Num desfecho inesperado na corrida pelo jovem talento inglês Anthony Gordon, o gigante alemão Bayern Munique entrou com força na luta para garantir a contratação do extremo de 25 anos, atualmente em destaque no Newcastle United. Esta nova reviravolta pode colocar em risco os planos do Manchester United, que tinha o jogador como alvo prioritário para reforçar o flanco esquerdo da equipa.
O Manchester United, determinado a reforçar as alas no próximo mercado de verão, está a procurar um jogador capaz de replicar o impacto que Amad Diallo tem tido no flanco direito.
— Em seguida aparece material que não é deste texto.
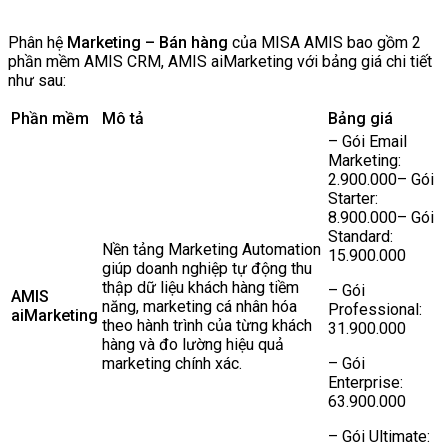
Phân hệ
Marketing – Bán hàng
của MISA AMIS bao gồm 2
phần mềm AMIS CRM, AMIS aiMarketing với bảng giá chi tiết
như sau:
Phần mềm
Mô tả
Bảng giá
– Gói Email
Marketing:
2.900.000– Gói
Starter:
8.900.000– Gói
Standard:
Nền tảng Marketing Automation
15.900.000
giúp doanh nghiệp tự động thu
thập dữ liệu khách hàng tiềm
– Gói
AMIS
năng, marketing cá nhân hóa
Professional:
aiMarketing
theo hành trình của từng khách
31.900.000
hàng và đo lường hiệu quả
marketing chính xác.
– Gói
Enterprise:
63.900.000
– Gói Ultimate:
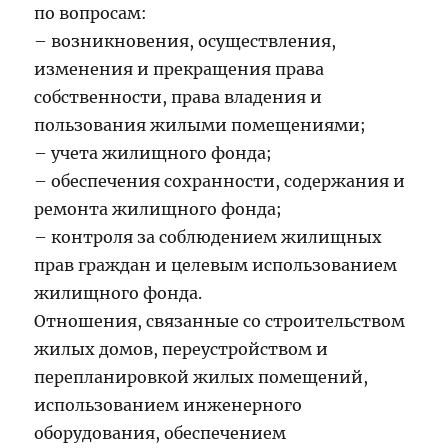
по вопросам:
– возникновения, осуществления,
изменения и прекращения права
собственности, права владения и
пользования жилыми помещениями;
– учета жилищного фонда;
– обеспечения сохранности, содержания и
ремонта жилищного фонда;
– контроля за соблюдением жилищных
прав граждан и целевым использованием
жилищного фонда.
Отношения, связанные со строительством
жилых домов, переустройством и
перепланировкой жилых помещений,
использованием инженерного
оборудования, обеспечением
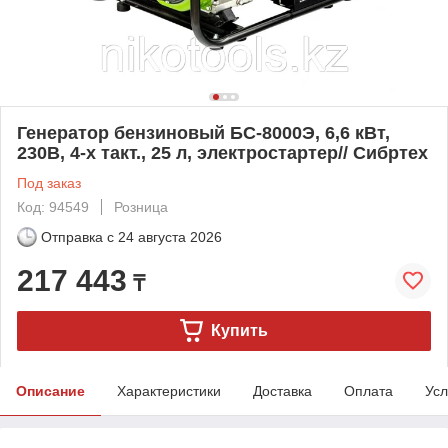
Генератор бензиновый БС-8000Э, 6,6 кВт,
230В, 4-х такт., 25 л, электростартер// Сибртех
Под заказ
Код: 94549
Розница
Отправка с
24 августа 2026
217 443
₸
Купить
Описание
Характеристики
Доставка
Оплата
Усл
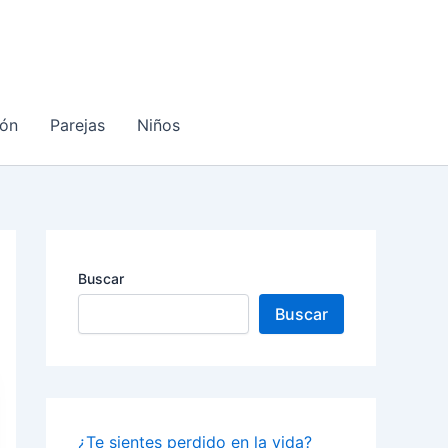
ón
Parejas
Niños
Buscar
Buscar
¿Te sientes perdido en la vida?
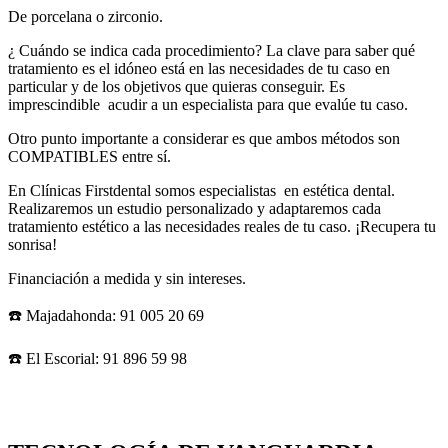
De porcelana o zirconio.
¿ Cuándo se indica cada procedimiento? La clave para saber qué
tratamiento es el idóneo está en las necesidades de tu caso en
particular y de los objetivos que quieras conseguir. Es
imprescindible acudir a un especialista para que evalúe tu caso.
Otro punto importante a considerar es que ambos métodos son
COMPATIBLES entre sí.
En Clínicas Firstdental somos especialistas en estética dental.
Realizaremos un estudio personalizado y adaptaremos cada
tratamiento estético a las necesidades reales de tu caso. ¡Recupera tu
sonrisa!
Financiación a medida y sin intereses.
☎️ Majadahonda: 91 005 20 69
☎️ El Escorial: 91 896 59 98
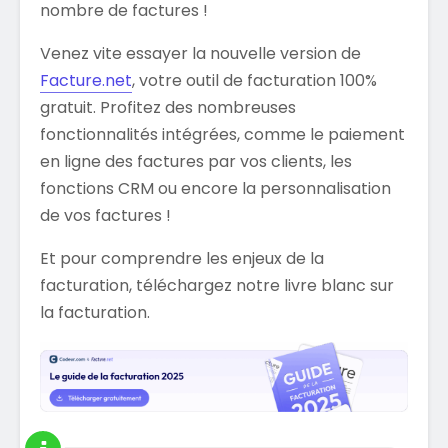
nombre de factures !
Venez vite essayer la nouvelle version de
Facture.net
, votre outil de facturation 100%
gratuit. Profitez des nombreuses
fonctionnalités intégrées, comme le paiement
en ligne des factures par vos clients, les
fonctions CRM ou encore la personnalisation
de vos factures !
Et pour comprendre les enjeux de la
facturation, téléchargez notre livre blanc sur
la facturation.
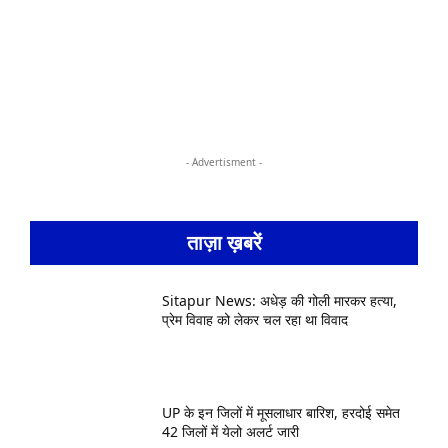
- Advertisment -
ताज़ा ख़बरें
Sitapur News: अधेड़ की गोली मारकर हत्या,
प्रेम विवाह को लेकर चल रहा था विवाद
UP के इन जिलों में मूसलाधार बारिश, हरदोई समेत
42 जिलों में येलो अलर्ट जारी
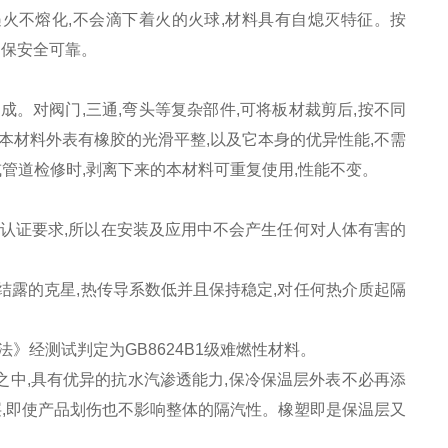
火不熔化,不会滴下着火的火球,材料具有自熄灭特征。按
,确保安全可靠。
。对阀门,三通,弯头等复杂部件,可将板材裁剪后,按不同
本材料外表有橡胶的光滑平整,以及它本身的优异性能,不需
或管道检修时,剥离下来的本材料可重复使用,性能不变。
环保认证要求,所以在安装及应用中不会产生任何对人体有害的
结露的克星,热传导系数低并且保持稳定,对任何热介质起隔
》经测试判定为GB8624B1级难燃性材料。
中,具有优异的抗水汽渗透能力,保冷保温层外表不必再添
汽层,即使产品划伤也不影响整体的隔汽性。橡塑即是保温层又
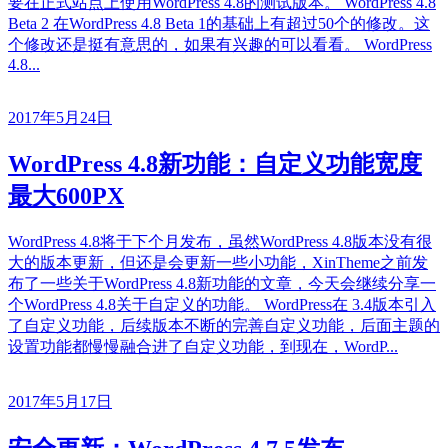
要在正式站点上使用WordPress 4.8的测试版本。 WordPress 4.8
Beta 2 在WordPress 4.8 Beta 1的基础上有超过50个的修改。这
个修改还是挺有意思的，如果有兴趣的可以看看。 WordPress
4.8...
2017年5月24日
WordPress 4.8新功能：自定义功能宽度
最大600PX
WordPress 4.8将于下个月发布，虽然WordPress 4.8版本没有很
大的版本更新，但还是会更新一些小功能，XinTheme之前发
布了一些关于WordPress 4.8新功能的文章，今天会继续分享一
个WordPress 4.8关于自定义的功能。 WordPress在 3.4版本引入
了自定义功能，后续版本不断的完善自定义功能，后面主题的
设置功能都慢慢融合进了自定义功能，到现在，WordP...
2017年5月17日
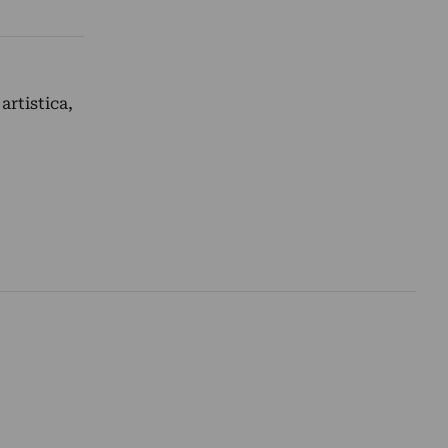
artistica,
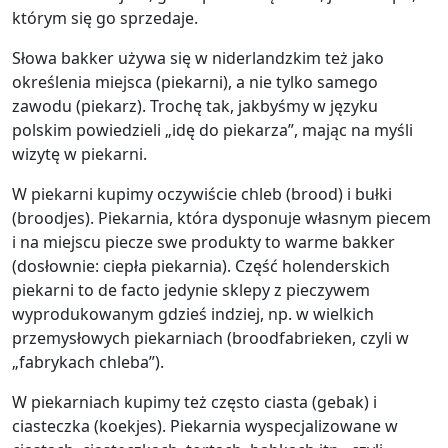
którym się go sprzedaje.
Słowa bakker używa się w niderlandzkim też jako
określenia miejsca (piekarni), a nie tylko samego
zawodu (piekarz). Trochę tak, jakbyśmy w języku
polskim powiedzieli „idę do piekarza”, mając na myśli
wizytę w piekarni.
W piekarni kupimy oczywiście chleb (brood) i bułki
(broodjes). Piekarnia, która dysponuje własnym piecem
i na miejscu piecze swe produkty to warme bakker
(dosłownie: ciepła piekarnia). Część holenderskich
piekarni to de facto jedynie sklepy z pieczywem
wyprodukowanym gdzieś indziej, np. w wielkich
przemysłowych piekarniach (broodfabrieken, czyli w
„fabrykach chleba”).
W piekarniach kupimy też często ciasta (gebak) i
ciasteczka (koekjes). Piekarnia wyspecjalizowane w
Embora o lado direito do ataque seja uma zona forte para os Red Devils — com Bryan Mbeumo, a contratação mais cara da última época, e o prodígio da academia Shea Lacey a terem boas performances — o lado esquerdo continua a ser uma preocupação séria. A transição do sistema tático de Ruben Amorim para o esquema mais clássico de 4-2-3-1, implementado por Michael Carrick, exigiu um extremo natural que consiga explorar o jogo em largura e profundidade.
A prioridade dos responsáveis do United está clara: contratar um extremo esquerdo de qualidade, enquanto também reforçam o meio-campo, onde a contratação de um jogador de topo é tida como urgente. Nomes como Yan Diomande, veloz extremo do RB Leipzig, Iliman Ndiaye do Everton e Morgan Rogers do Aston Villa são opções consideradas, todas com experiência na Premier League — uma característica valorizada pelo fundo de investimento INEOS, que tem vindo a ditar a estratégia do clube.
Contudo, Anthony Gordon apresenta-se como um candidato de peso, com um percurso ascendente desde a sua transferência de 45 milhões de libras do Everton para o Newcastle, em 2022. O internacional inglês tem sido peça-chave na equipa de Eddie Howe, mas uma temporada turbulenta em St James’ Park, marcada pela ausência quase certa de futebol europeu na próxima época e por uma situação financeira delicada, pode abrir portas para a saída de várias estrelas, incluindo Gordon, Sandro Tonali e Bruno Guimarães. O Manchester United parece pronto para aproveitar esta fragilidade dos Magpies, com Michael Carrick a pressionar para que Gordon seja o “alvo número um” do clube neste verão, estando em curso negociações para uma oferta que poderá rondar os 80 milhões de libras.
No entanto, o United enfrenta agora forte concorrência do Bayern Munique, conforme revelou o jornalista Florian Plettenberg. O clube bávaro está “a considerar seriamente” avançar para a contratação do extremo inglês, tendo já havido “conversações concretas” com os representantes do jogador, ainda que as negociações entre clubes não tenham começado. O Bayern vê Gordon como uma opção para competir e fazer a sombra a Jamal Musiala, jovem estrela que tem brilhado na Allianz Arena após a sua transferência milionária do Liverpool.
Este cenário cria uma dinâmica interessante: caso o Manchester United perca a corrida por Gordon para o Bayern, isso poderá aumentar as hipóteses dos Red Devils assegurarem Yan Diomande, outro alvo cobiçado, dado que o Bayern também está na luta pelo extremo do Leipzig. Em suma, esta guerra de interesses pode redirecionar o mercado e as prioridades das principais potências europeias.
Analisando o perfil do jogador, Anthony Gordon encaixa perfeitamente na política de transferências do INEOS, que tem evitado gastos excessivos em apostas arriscadas. O extremo é conhecido pela sua velocidade explosiva e capacidade de jogar em transição — qualidades que o tornam uma arma letal em contra-ataques rápidos. Contudo, Gordon revela limitações quando confrontado com defesas fechadas e organizadas, um problema que o Manchester United tem encontrado recorrentemente nesta época. Este défice explica a disparidade dos seus números: 10 golos em 12 jogos na Liga dos Campeões, mas apenas 6 em 26 partidas na Premier League.
Por isso, mesmo que Newcastle exija uma verba elevada, especialmente numa eventual abordagem do fundo INEOS — com quem mantém uma relação conturbada —, Gordon não é, à partida, o tipo de extremo que justificaria um investimento massivo para colmatar lacunas tácticas mais profundas no United. A decisão do clube de Manchester terá de pesar entre a necessidade imediata e a sustentabilidade financeira, enquanto o Bayern ameaça complicar ainda mais este mercado de verão que promete ser dos mais emocionantes dos últimos anos.